Kavanaugh wrote that using history to decide Second Amendment disputes is a far better approach than trying to make judgements about the worth of gun restrictions. A non-historical review, he wrote, is “antithetical to the principle that judges must act like umpires. It turns judges into players.”

Justice Neil Gorsuch chimed in separately to agree, asserting that there wasn’t anything “remotely unusual” about looking to history to help decide cases.

“Faithful adherence to the Constitution’s original meaning may be an imperfect guide, but I can think of no more perfect one for us to follow,” he wrote.

But the liberal justices took issue with the conservatives’ position of a history-based approach to the Second Amendment, noting that the nation’s history has often been conflicted and not inclusive.

The rule of law, Justice Ketanji Brown Jackson wrote, “thrives on legal standards that foster stability, facilitate consistency, and promote predictability. So far, Bruen’s history-focused test ticks none of those boxes.”

Alito pushes for more protection of police in arrest retaliation case

In another decision last week, the court allowed a Texas woman who served on a small-town council to continue a lawsuit against her mayor after she was arrested for what she claims were political reasons. The unsigned opinion technically drew only one public dissent, from Justice Clarence Thomas.

But in three concurrences written by both conservatives and liberals, it became clear that the justices were all over the map.

Alito wrote a lengthy concurrence taking issue with the fact that the court declined to address one of the key issues raised by the case: Whether there should be a different standard for considering retaliatory arrests when it’s not a snap-judgement made by a police officer. Police are often afforded the benefit of the doubt in the law when they are making potentially life-and-death decisions quickly.

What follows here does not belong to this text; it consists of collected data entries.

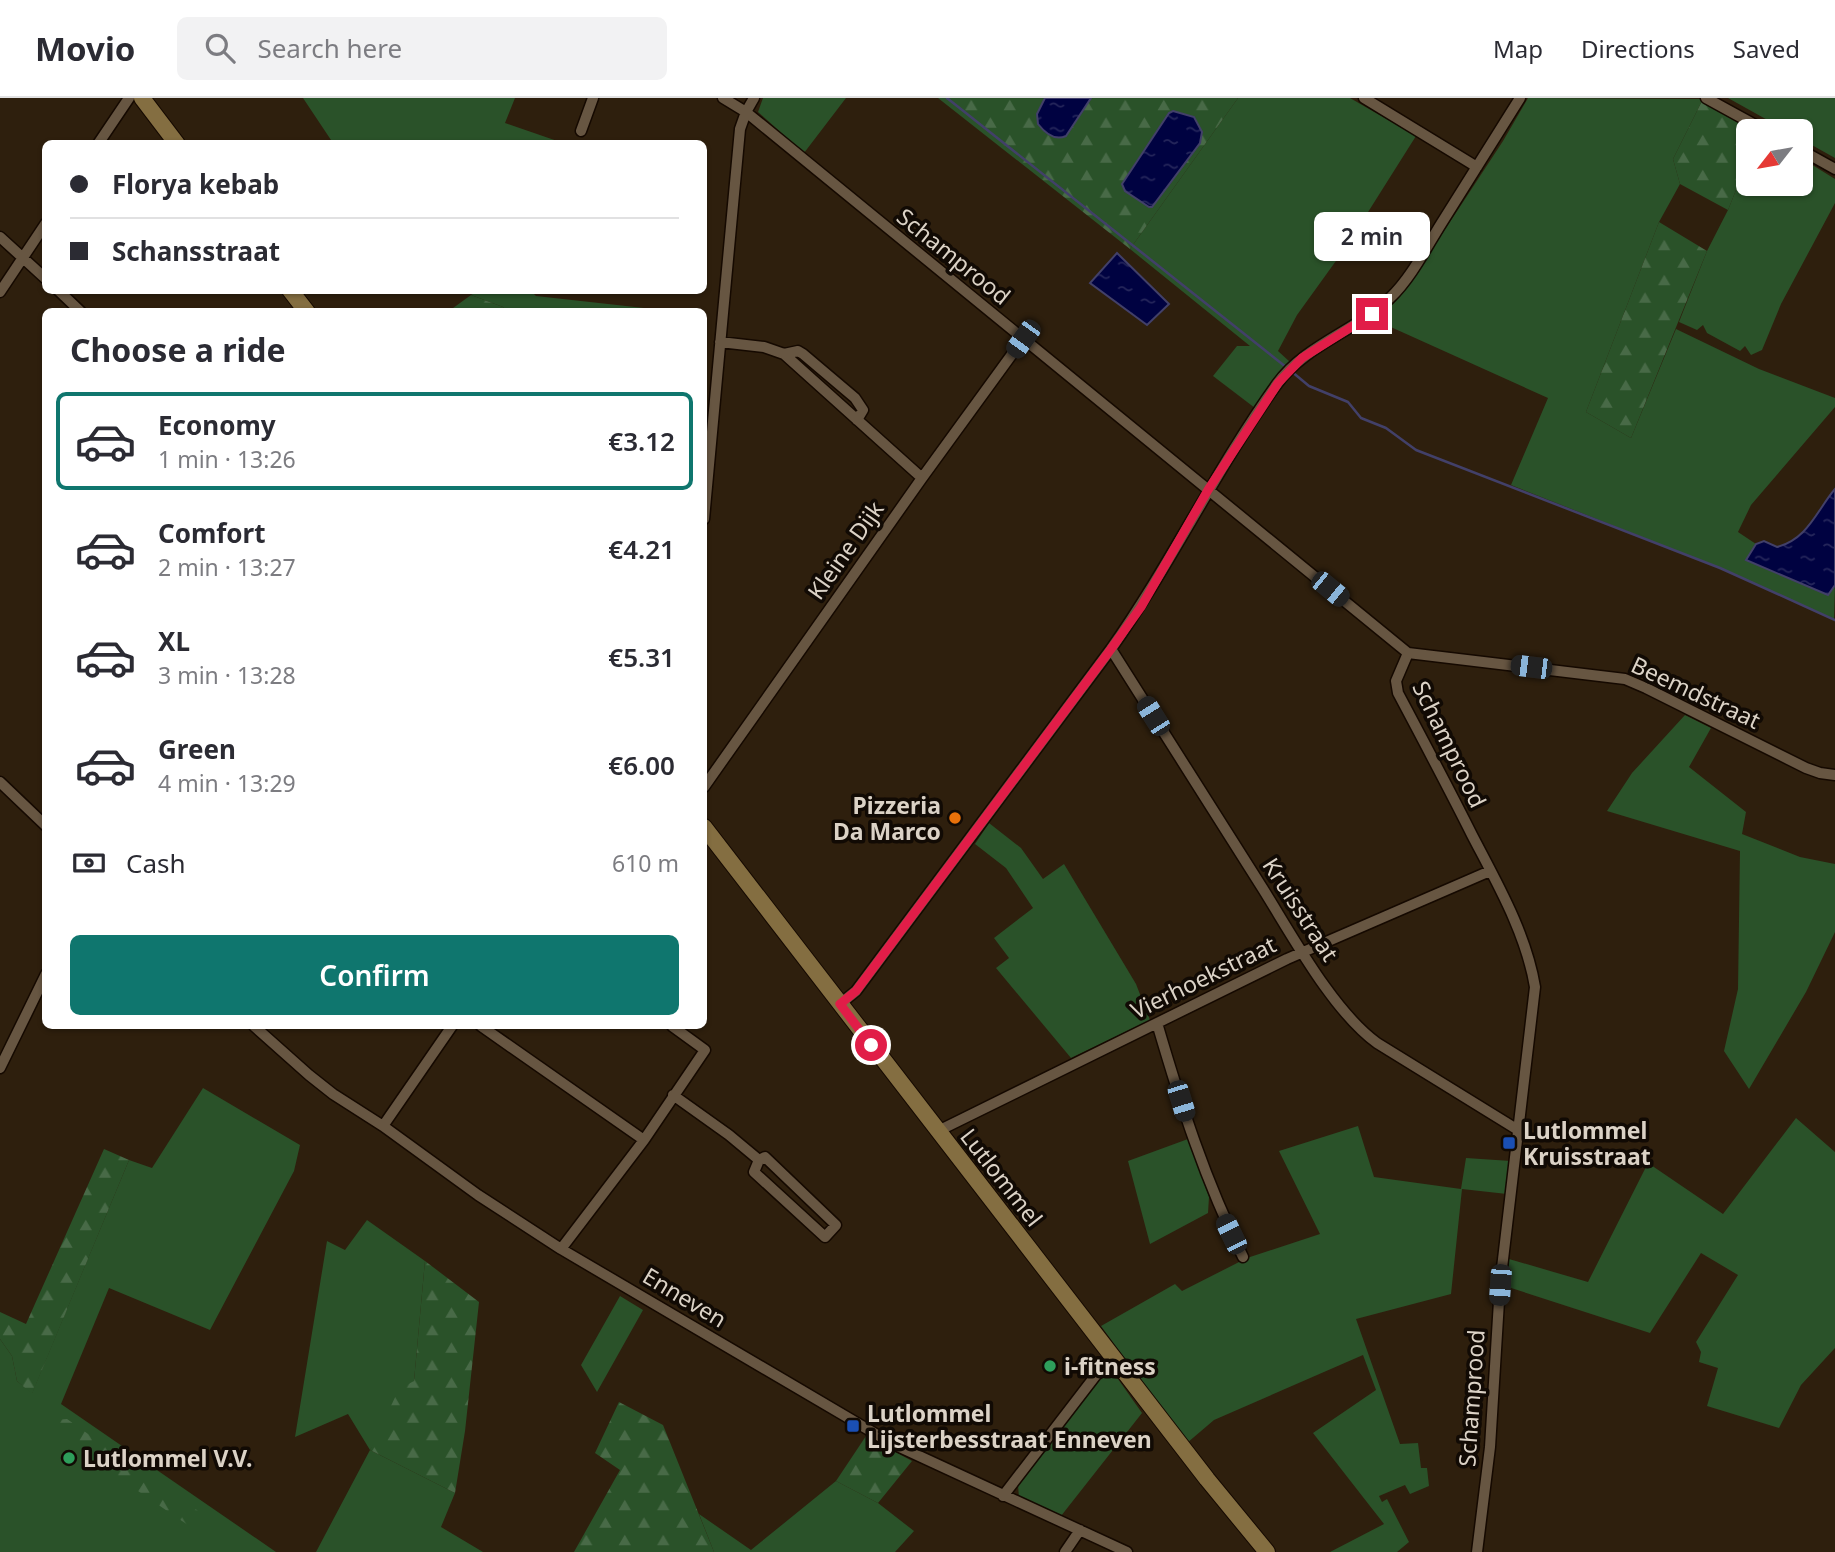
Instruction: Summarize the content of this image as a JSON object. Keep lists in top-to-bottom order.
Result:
{
  "streets": {
    "main road": ["Lutlommel"],
    "street": [
      "Schamprood",
      "Kleine Dijk",
      "Beemdstraat",
      "Kruisstraat",
      "Vierhoekstraat",
      "Enneven"
    ]
  },
  "crossings": [
    ["Schamprood", "Kleine Dijk"],
    ["Schamprood", "Beemdstraat"],
    ["Schamprood", "Kruisstraat"],
    ["Schamprood", "Vierhoekstraat"],
    ["Kruisstraat", "Vierhoekstraat"],
    ["Vierhoekstraat", "Lutlommel"]
  ],
  "places": {
    "other": ["Pizzeria Da Marco", "i-fitness", "Lutlommel V.V."],
    "transit": ["Lutlommel Kruisstraat", "Lutlommel Lijsterbesstraat Enneven"]
  },
  "north": "bottom left",
  "page": {
    "header": "Movio",
    "search": "Search here",
    "nav": ["Map", "Directions", "Saved"],
    "banner": ["Florya kebab", "Schansstraat"],
    "bubble": "2 min",
    "heading": "Choose a ride",
    "list": [
      {
        "name": "Economy",
        "note": "1 min · 13:26",
        "value": "€3.12"
      },
      {
        "name": "Comfort",
        "note": "2 min · 13:27",
        "value": "€4.21"
      },
      {
        "name": "XL",
        "note": "3 min · 13:28",
        "value": "€5.31"
      },
      {
        "name": "Green",
        "note": "4 min · 13:29",
        "value": "€6.00"
      }
    ],
    "pay": ["Cash", "610 m"],
    "buttons": "Confirm"
  }
}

In the case of the Texas woman, Sylvia Gonzalez, police had investigated allegations that she stole a document at a public meeting for weeks before arresting her. Alito said the timing shouldn’t have made a difference.

But the court’s unsigned opinion declined to weigh into the debate.

“The court today reserves judgment on this issue,” Alito wrote. “I disagree with this course.”

Earlier this month, the court unanimously rejected a political activist’s attempt to trademark the phrase “Trump Too Small,” a reference to a lewd exchange between Trump and Florida GOP Sen. Marco Rubio during the 2016 Republican presidential primary. Even though all nine justices agreed on the conclusion, six splintered off into concurrences.

Among them, Justice Sonia Sotomayor slammed the court’s majority opinion for its reliance on history to decide the trademark dispute.

That approach, she said, had allowed the court’s conservatives to choose a version of history that fits their desired outcome, like a person “entering a crowded cocktail party and looking over everyone’s heads to find your friends.”

“I am reluctant,” she added, “to go further down this precipice of looking for questionable historical analogues to resolve the constitutionality of Congress’s legislation.”